▶ **TASK PROMPT**
Please reproduce, unchanged, the lines below from the very first one through the line containing "0.040362, 0.988201, -1.619276]]", with both of those lines included.

▶ **INPUT FOR THIS TASK**
= = = = =

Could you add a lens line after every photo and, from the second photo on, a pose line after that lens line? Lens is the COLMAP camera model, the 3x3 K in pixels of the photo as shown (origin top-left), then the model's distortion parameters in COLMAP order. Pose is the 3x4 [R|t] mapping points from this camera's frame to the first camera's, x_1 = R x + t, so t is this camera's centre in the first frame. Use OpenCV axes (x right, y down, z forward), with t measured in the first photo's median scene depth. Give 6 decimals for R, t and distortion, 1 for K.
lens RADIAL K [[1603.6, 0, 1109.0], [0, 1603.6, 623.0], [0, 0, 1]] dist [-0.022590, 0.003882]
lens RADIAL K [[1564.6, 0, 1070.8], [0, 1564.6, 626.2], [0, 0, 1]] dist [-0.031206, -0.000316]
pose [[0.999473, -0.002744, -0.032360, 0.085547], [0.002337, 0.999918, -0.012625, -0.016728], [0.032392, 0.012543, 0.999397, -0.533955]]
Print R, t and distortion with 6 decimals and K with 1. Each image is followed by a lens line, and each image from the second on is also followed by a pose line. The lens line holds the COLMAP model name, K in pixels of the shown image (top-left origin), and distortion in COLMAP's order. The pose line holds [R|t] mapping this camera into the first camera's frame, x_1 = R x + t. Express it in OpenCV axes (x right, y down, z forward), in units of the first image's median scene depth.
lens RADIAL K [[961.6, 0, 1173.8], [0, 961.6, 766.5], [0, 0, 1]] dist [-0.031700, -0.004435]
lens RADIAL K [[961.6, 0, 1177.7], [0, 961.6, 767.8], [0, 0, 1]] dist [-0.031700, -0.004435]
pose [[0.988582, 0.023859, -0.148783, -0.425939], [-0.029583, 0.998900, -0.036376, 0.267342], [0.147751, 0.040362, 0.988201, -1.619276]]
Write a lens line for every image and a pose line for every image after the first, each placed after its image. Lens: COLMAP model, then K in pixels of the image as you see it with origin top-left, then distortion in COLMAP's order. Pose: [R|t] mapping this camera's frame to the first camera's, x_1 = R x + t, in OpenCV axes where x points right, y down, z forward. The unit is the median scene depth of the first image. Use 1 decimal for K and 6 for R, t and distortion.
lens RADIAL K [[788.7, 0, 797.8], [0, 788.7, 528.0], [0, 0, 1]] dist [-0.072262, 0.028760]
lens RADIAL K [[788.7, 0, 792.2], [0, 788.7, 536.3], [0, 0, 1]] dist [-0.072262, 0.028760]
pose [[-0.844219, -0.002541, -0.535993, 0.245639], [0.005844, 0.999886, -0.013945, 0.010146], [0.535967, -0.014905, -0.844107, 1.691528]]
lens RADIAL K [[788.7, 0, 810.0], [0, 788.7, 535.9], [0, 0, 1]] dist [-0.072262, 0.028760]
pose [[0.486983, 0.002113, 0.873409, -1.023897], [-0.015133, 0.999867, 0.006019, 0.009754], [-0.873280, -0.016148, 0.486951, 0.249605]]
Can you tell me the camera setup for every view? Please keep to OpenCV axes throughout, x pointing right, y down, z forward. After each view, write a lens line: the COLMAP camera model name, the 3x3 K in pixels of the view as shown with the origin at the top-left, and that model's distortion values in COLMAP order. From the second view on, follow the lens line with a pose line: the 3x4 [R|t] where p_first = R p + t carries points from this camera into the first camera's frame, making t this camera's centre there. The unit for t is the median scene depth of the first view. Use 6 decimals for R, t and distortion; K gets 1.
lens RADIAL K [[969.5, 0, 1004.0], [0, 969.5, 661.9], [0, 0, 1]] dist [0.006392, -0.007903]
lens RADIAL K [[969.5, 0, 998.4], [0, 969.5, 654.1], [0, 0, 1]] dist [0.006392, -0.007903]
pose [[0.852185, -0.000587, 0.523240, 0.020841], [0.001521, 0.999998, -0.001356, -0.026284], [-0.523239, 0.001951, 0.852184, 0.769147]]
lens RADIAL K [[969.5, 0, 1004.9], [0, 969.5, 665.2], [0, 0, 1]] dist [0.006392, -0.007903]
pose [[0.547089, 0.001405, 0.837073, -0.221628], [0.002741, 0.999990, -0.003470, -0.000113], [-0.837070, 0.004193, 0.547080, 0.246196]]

= = = = =

▶ **RESPONSE**
Could you add a lens line after every photo and, from the second photo on, a pose line after that lens line? Lens is the COLMAP camera model, the 3x3 K in pixels of the photo as shown (origin top-left), then the model's distortion parameters in COLMAP order. Pose is the 3x4 [R|t] mapping points from this camera's frame to the first camera's, x_1 = R x + t, so t is this camera's centre in the first frame. Use OpenCV axes (x right, y down, z forward), with t measured in the first photo's median scene depth. Give 6 decimals for R, t and distortion, 1 for K.
lens RADIAL K [[1603.6, 0, 1109.0], [0, 1603.6, 623.0], [0, 0, 1]] dist [-0.022590, 0.003882]
lens RADIAL K [[1564.6, 0, 1070.8], [0, 1564.6, 626.2], [0, 0, 1]] dist [-0.031206, -0.000316]
pose [[0.999473, -0.002744, -0.032360, 0.085547], [0.002337, 0.999918, -0.012625, -0.016728], [0.032392, 0.012543, 0.999397, -0.533955]]
Print R, t and distortion with 6 decimals and K with 1. Each image is followed by a lens line, and each image from the second on is also followed by a pose line. The lens line holds the COLMAP model name, K in pixels of the shown image (top-left origin), and distortion in COLMAP's order. The pose line holds [R|t] mapping this camera into the first camera's frame, x_1 = R x + t. Express it in OpenCV axes (x right, y down, z forward), in units of the first image's median scene depth.
lens RADIAL K [[961.6, 0, 1173.8], [0, 961.6, 766.5], [0, 0, 1]] dist [-0.031700, -0.004435]
lens RADIAL K [[961.6, 0, 1177.7], [0, 961.6, 767.8], [0, 0, 1]] dist [-0.031700, -0.004435]
pose [[0.988582, 0.023859, -0.148783, -0.425939], [-0.029583, 0.998900, -0.036376, 0.267342], [0.147751, 0.040362, 0.988201, -1.619276]]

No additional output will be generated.